By Lila Lazurus / Special to The Detroit News

One by one, Deneane Chiplock of Saginaw watched the disease take her relatives.

In all, 24 died of it. And for years, Deneane worried she would be next.

"When I was younger, they hid it from us," she says. "They never told the kids what was going on."

When she was 16, the same horrible illness took her mother. "I was the one yelling at her, 'Fight! Please do something.' I had this belief that if we loved her, if we loved her enough, if we fought hard enough, we could beat it."

But her family hasn't been able to beat amyotrophic lateral sclerosis (ALS), also known as Lou Gehrig's disease.

The progressive and ultimately fatal neuromuscular disease destroys muscles little by little, affecting the ability to walk, talk, eat, even breath. And there's no cure.

"I watched the disease take the three most important women in my life," Deneane says.

All the while, she feared ALS would take her too. But she had no way to know for sure. She tried to just hope for the best.

She got married and had a son, Sean. Life was good. Then, when she was seven months pregnant with her second son, Evan, she learned researchers had discovered one of the defective genes that leads to ALS.

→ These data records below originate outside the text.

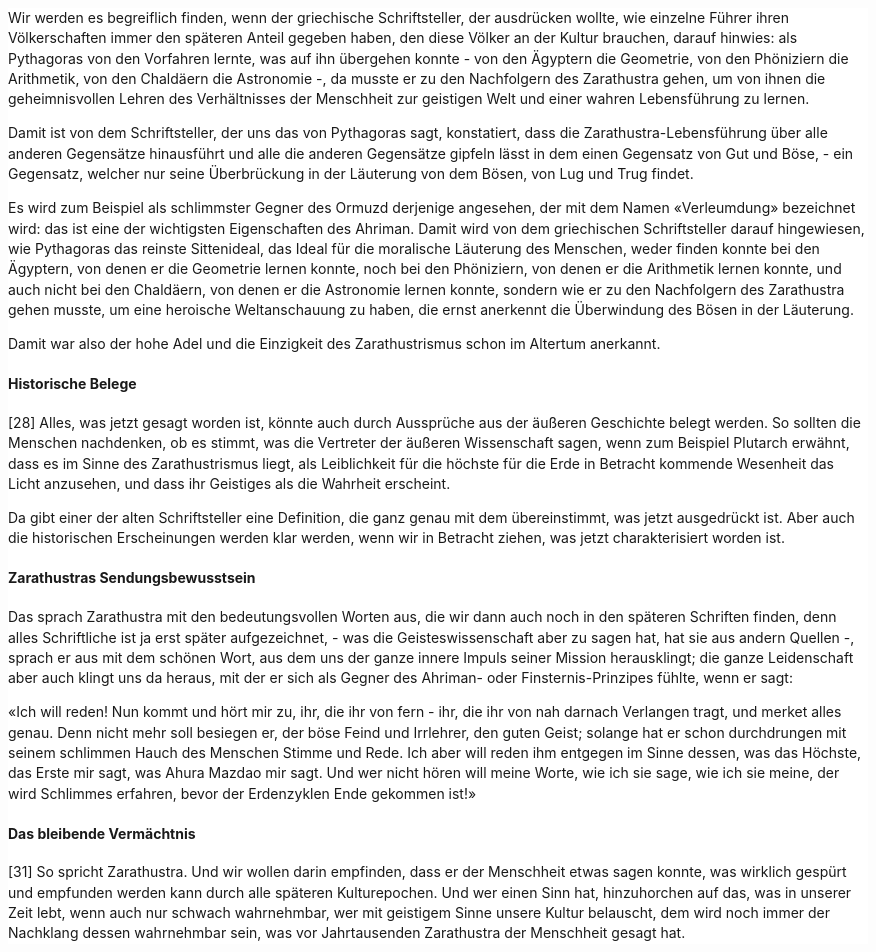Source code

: Wir werden es begreiflich finden, wenn der griechische Schriftsteller, der ausdrücken wollte, wie einzelne Führer ihren Völkerschaften immer den späteren Anteil gegeben haben, den diese Völker an der Kultur brauchen, darauf hinwies: als Pythagoras von den Vorfahren lernte, was auf ihn übergehen konnte - von den Ägyptern die Geometrie, von den Phöniziern die Arithmetik, von den Chaldäern die Astronomie -, da musste er zu den Nachfolgern des Zarathustra gehen, um von ihnen die geheimnisvollen Lehren des Verhältnisses der Menschheit zur geistigen Welt und einer wahren Lebensführung zu lernen.

Damit ist von dem Schriftsteller, der uns das von Pythagoras sagt, konstatiert, dass die Zarathustra-Lebensführung über alle anderen Gegensätze hinausführt und alle die anderen Gegensätze gipfeln lässt in dem einen Gegensatz von Gut und Böse, - ein Gegensatz, welcher nur seine Überbrückung in der Läuterung von dem Bösen, von Lug und Trug findet.

Es wird zum Beispiel als schlimmster Gegner des Ormuzd derjenige angesehen, der mit dem Namen «Verleumdung» bezeichnet wird: das ist eine der wichtigsten Eigenschaften des Ahriman. Damit wird von dem griechischen Schriftsteller darauf hingewiesen, wie Pythagoras das reinste Sittenideal, das Ideal für die moralische Läuterung des Menschen, weder finden konnte bei den Ägyptern, von denen er die Geometrie lernen konnte, noch bei den Phöniziern, von denen er die Arithmetik lernen konnte, und auch nicht bei den Chaldäern, von denen er die Astronomie lernen konnte, sondern wie er zu den Nachfolgern des Zarathustra gehen musste, um eine heroische Weltanschauung zu haben, die ernst anerkennt die Überwindung des Bösen in der Läuterung.

Damit war also der hohe Adel und die Einzigkeit des Zarathustrismus schon im Altertum anerkannt.

#### Historische Belege

[28] Alles, was jetzt gesagt worden ist, könnte auch durch Aussprüche aus der äußeren Geschichte belegt werden. So sollten die Menschen nachdenken, ob es stimmt, was die Vertreter der äußeren Wissenschaft sagen, wenn zum Beispiel Plutarch erwähnt, dass es im Sinne des Zarathustrismus liegt, als Leiblichkeit für die höchste für die Erde in Betracht kommende Wesenheit das Licht anzusehen, und dass ihr Geistiges als die Wahrheit erscheint.

Da gibt einer der alten Schriftsteller eine Definition, die ganz genau mit dem übereinstimmt, was jetzt ausgedrückt ist. Aber auch die historischen Erscheinungen werden klar werden, wenn wir in Betracht ziehen, was jetzt charakterisiert worden ist.

#### Zarathustras Sendungsbewusstsein

Das sprach Zarathustra mit den bedeutungsvollen Worten aus, die wir dann auch noch in den späteren Schriften finden, denn alles Schriftliche ist ja erst später aufgezeichnet, - was die Geisteswissenschaft aber zu sagen hat, hat sie aus andern Quellen -, sprach er aus mit dem schönen Wort, aus dem uns der ganze innere Impuls seiner Mission herausklingt; die ganze Leidenschaft aber auch klingt uns da heraus, mit der er sich als Gegner des Ahriman- oder Finsternis-Prinzipes fühlte, wenn er sagt:

«Ich will reden! Nun kommt und hört mir zu, ihr, die ihr von fern - ihr, die ihr von nah darnach Verlangen tragt, und merket alles genau. Denn nicht mehr soll besiegen er, der böse Feind und Irrlehrer, den guten Geist; solange hat er schon durchdrungen mit seinem schlimmen Hauch des Menschen Stimme und Rede. Ich aber will reden ihm entgegen im Sinne dessen, was das Höchste, das Erste mir sagt, was Ahura Mazdao mir sagt. Und wer nicht hören will meine Worte, wie ich sie sage, wie ich sie meine, der wird Schlimmes erfahren, bevor der Erdenzyklen Ende gekommen ist!»

#### Das bleibende Vermächtnis

[31] So spricht Zarathustra. Und wir wollen darin empfinden, dass er der Menschheit etwas sagen konnte, was wirklich gespürt und empfunden werden kann durch alle späteren Kulturepochen. Und wer einen Sinn hat, hinzuhorchen auf das, was in unserer Zeit lebt, wenn auch nur schwach wahrnehmbar, wer mit geistigem Sinne unsere Kultur belauscht, dem wird noch immer der Nachklang dessen wahrnehmbar sein, was vor Jahrtausenden Zarathustra der Menschheit gesagt hat.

"I had my blood Fed-Exed to them the next day for the confirmation test," she says.

The news was crushing. She, too, has the defective gene.

"The very first overwhelming gut-wrenching emotion I had was 'Oh my God, what have I done? What have I done to Sean and Evan?' Because I knew if I had the gene, that there was a 50/50 chance they could have inherited it, and I didn't want them living with that cloud."

Her boys are now 14 and 10. They face a future without their mom and an uncertainty about their own health. They have not yet been tested.

Through tears, Deneane talks about the calendar. She's already lost most of the ability to move her legs and right arm. Her breathing is affected. She knows her days are limited.

"My fear is probably by February at the latest," she says.

All of this has been painful and frightening for her husband, Jerry. "I can't imagine my life without her," he says. "I can't imagine our boys being without her. I can't imagine the world being without her."

After 16 years of marriage, Jerry isn't leaving his wife's side. "He would wrap his arms around me and say, 'You're not going anywhere. I love you too much,' " Deneane says. " 'I will keep you safe because I love you that much.' "

Even now, Deneane remains feisty and passionate. She flat out refuses to go without a fight. She's taking a drug called Rocephin, an antibiotic usually used to treat meningitis. It's also of the most promising experimental treatments for slowing the progress of ALS.

"I'm still talking. I'm still chewing. I'm still swallowing," she says. "I'm still using my left hand, although it's weaker. None of this was supposed to be possible in November of 2004."

The disease isn't just taking over her body, it's also taken over the family's finances. The Chiplocks were stunned by the costs of her medication and the amounts that are not covered by insurance. The drug that doctors believe is keeping her alive costs nearly $9,000 per month. Nursing care will cost even more.

"This is going to devastate us," Jerry says. "Our expenses are mounting at a rate we can't even conceive of at this point."

Deneane is frustrated and angry. "Medicare will cover approximately $6,000 a month in the Saginaw area for me to linger and die in a nursing home, they will not give me one dollar towards nursing care within my own home," she says.

Changing the system is now Deneane's dying wish. She's already met with U.S. Sens. Carl Levin, Debbie Stabenow and Hillary Clinton. She wants to use the strength she still has to get lawmakers to make changes for terminally ill patients.

"I'm just another dying-person story," Deneane says. "I'm not famous. I'm not important. And I don't know how to get this message heard. Thousands of people would benefit from this change -- not just ALS patients, but also Alzheimer's, Parkinson's, advanced MS patients, end-stage cancer patients."

It's a legacy her family wishes she didn't have to leave.